== STUDY MATERIAL

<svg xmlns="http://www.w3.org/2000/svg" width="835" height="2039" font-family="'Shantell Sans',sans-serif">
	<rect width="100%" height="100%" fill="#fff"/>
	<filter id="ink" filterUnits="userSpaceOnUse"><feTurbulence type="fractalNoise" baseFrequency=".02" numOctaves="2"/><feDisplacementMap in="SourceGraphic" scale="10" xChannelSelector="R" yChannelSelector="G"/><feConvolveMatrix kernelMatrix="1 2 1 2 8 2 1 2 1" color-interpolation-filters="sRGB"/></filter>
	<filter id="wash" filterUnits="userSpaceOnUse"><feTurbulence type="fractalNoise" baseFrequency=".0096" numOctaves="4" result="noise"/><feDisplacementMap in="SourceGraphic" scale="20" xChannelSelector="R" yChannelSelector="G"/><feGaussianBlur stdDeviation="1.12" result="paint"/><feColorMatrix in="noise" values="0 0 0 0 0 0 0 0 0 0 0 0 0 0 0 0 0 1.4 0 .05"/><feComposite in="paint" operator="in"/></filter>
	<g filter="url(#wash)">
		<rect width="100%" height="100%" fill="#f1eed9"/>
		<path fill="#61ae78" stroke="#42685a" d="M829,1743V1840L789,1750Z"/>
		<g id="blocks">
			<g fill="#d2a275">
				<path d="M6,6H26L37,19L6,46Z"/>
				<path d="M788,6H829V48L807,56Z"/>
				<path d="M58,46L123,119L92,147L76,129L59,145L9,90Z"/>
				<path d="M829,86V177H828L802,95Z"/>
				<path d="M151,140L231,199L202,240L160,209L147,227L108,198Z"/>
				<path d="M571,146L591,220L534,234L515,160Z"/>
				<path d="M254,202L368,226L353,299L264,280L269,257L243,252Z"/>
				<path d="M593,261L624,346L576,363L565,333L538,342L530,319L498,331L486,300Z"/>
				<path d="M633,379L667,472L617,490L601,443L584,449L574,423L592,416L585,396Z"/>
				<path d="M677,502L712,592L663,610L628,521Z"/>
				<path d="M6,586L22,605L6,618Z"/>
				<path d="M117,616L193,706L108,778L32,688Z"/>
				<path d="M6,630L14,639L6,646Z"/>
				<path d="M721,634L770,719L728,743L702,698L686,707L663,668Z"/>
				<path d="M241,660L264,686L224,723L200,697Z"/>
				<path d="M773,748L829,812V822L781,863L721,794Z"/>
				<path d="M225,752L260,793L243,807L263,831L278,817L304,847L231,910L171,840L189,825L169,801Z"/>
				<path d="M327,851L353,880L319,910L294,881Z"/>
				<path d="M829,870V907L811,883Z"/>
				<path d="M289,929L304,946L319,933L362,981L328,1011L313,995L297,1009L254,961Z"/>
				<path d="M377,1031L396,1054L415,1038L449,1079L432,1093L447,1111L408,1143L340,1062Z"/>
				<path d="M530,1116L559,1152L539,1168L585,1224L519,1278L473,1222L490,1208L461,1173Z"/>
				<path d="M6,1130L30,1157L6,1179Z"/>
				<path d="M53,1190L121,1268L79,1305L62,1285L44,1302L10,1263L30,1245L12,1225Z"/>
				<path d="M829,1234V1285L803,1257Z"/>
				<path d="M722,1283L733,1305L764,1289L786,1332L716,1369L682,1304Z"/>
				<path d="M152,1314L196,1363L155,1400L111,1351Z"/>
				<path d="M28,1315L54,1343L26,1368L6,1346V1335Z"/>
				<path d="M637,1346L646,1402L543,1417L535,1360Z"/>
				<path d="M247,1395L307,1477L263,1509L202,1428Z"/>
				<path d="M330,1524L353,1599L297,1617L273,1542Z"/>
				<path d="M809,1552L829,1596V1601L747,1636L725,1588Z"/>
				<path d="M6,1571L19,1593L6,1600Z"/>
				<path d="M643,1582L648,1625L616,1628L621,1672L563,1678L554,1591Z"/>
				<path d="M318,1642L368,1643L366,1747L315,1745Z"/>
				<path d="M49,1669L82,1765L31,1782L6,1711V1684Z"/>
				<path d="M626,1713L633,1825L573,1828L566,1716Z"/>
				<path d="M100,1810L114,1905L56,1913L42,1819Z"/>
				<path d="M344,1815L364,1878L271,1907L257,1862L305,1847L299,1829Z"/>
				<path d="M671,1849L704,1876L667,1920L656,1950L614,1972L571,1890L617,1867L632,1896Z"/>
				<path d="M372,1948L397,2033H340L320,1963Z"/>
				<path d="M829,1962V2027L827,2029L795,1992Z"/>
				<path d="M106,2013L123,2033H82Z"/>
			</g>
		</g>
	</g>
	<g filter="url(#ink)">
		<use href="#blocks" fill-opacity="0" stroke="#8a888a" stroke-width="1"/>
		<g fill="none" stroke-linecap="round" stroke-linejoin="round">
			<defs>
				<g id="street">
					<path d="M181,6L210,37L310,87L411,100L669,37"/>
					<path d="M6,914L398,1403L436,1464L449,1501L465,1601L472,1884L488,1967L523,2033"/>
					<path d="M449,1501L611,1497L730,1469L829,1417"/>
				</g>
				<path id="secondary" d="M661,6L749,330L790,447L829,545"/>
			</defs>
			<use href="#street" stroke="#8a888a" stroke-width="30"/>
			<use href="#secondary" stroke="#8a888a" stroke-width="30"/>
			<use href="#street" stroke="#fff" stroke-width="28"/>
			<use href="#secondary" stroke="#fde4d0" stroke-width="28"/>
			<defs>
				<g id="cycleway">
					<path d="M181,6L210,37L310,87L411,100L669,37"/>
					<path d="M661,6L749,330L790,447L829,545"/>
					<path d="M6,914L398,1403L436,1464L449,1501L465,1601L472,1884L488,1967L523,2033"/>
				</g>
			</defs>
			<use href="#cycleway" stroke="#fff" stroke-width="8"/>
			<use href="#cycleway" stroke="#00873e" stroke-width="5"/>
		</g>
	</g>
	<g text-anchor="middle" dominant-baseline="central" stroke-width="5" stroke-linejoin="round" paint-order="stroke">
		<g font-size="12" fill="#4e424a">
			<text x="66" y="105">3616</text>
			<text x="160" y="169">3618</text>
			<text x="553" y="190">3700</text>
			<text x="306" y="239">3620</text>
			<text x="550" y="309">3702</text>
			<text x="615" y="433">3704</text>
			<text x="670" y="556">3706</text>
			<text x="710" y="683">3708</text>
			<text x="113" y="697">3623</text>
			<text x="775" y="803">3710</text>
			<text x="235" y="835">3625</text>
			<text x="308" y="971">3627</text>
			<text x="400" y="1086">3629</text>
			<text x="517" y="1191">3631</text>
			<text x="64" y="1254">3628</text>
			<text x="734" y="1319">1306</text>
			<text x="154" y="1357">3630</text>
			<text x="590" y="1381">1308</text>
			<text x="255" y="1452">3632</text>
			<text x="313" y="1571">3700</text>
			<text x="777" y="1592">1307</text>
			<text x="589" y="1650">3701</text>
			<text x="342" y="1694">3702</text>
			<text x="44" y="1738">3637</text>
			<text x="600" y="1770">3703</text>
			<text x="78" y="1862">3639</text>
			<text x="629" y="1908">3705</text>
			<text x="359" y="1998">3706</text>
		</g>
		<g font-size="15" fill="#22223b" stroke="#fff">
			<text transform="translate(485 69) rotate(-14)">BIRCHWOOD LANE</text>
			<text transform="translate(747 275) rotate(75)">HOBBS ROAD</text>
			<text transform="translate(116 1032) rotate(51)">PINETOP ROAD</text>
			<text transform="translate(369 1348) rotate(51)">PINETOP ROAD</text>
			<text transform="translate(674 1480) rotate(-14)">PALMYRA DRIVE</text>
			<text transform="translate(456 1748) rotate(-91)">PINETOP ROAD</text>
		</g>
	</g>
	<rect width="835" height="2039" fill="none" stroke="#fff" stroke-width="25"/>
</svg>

====

EXERCISE PROMPT.
Copy all lines from the entries that contain the word "linejoin".

ANSWER SPACE.
		<g fill="none" stroke-linecap="round" stroke-linejoin="round">
	<g text-anchor="middle" dominant-baseline="central" stroke-width="5" stroke-linejoin="round" paint-order="stroke">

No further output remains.